The first paragraph of the introduction of The Wild Beyond the Witchlight states:

The information in this book is intended for the DM’s eyes only. If you’re planning to play through the adventure with someone else as your DM, stop reading now.

Is there a primer for specific lore/backgrounds to be used in the Wild Beyond the Witchlight that would be useful for players to know for context or for creating a campaign specific character?


For basic Feywild lore, start with the information in the Dungeon Master’s Guide.

We see in the introduction to Wild Beyond the Witchlight:

Before running this adventure, please read the “Feywild” section in the Dungeon Master’s Guide, as it contains useful information about this dusky, fantastic plane of existence.

This section of the DMG contains the setting basics of the Feywild, which should be everything you need to provide to players whose characters would have a basic knowledge of that plane.

Beyond these basic details, it’s up to the DM to determine character specific details to provide. The intro to the adventure has some of this information, and if a character would know more than the basics, you can provide it to them.

There is no player facing primer on Feywild lore, because it is up to you, the DM, to determine what information each character would have as you work with the players in character creation.

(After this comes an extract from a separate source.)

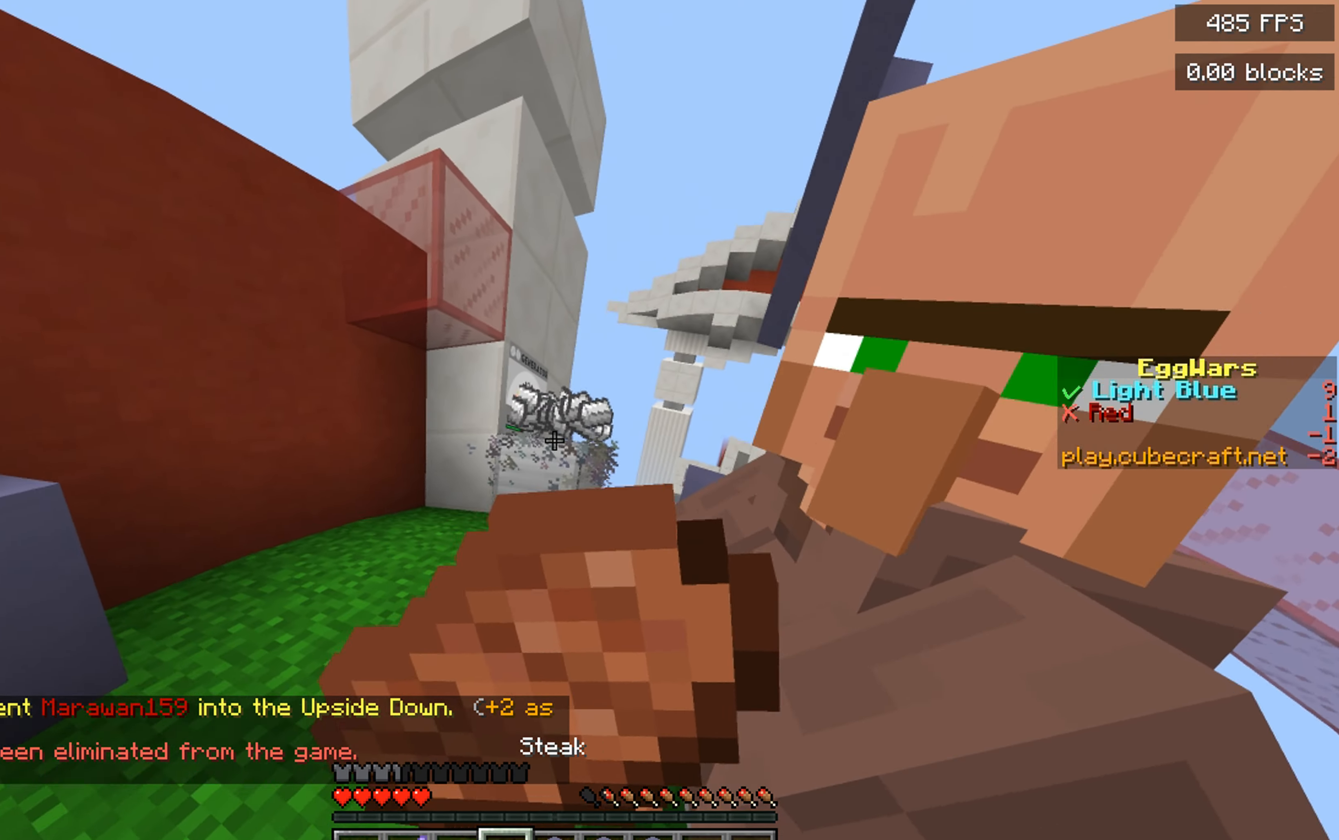
{"keys": ["a", "w"], "mouse": ["right"], "events": []}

One of my players made a character whose grandmother had told them stories about the carnival. When they heard the carnival was back, they went to the attic to see if their grandmother’s journals had anything about the carnival. I gave them some basic information about the carnival, and then they found an entry about the Feywild, which I took from the DMG’s flavor text:

Stepping into the portal was like settling into a warm bath, though the chill didn’t fade from the air. At first everything muted — the roar of the river around the rocks below, the chirping of frogs and crickets on shore, the evening bustle of the town behind him. . . . A moment later, the world erupted into vibrant life. Frogs and night birds sang a chorus; the air was awash with autumn scents; the moonlight painted the flowers in iridescent blue, silver, and violet; and the rushing of the river became a complex symphony.

-James Wyatt, Oath of Vigilance

Except of course, it was signed by the grandmother.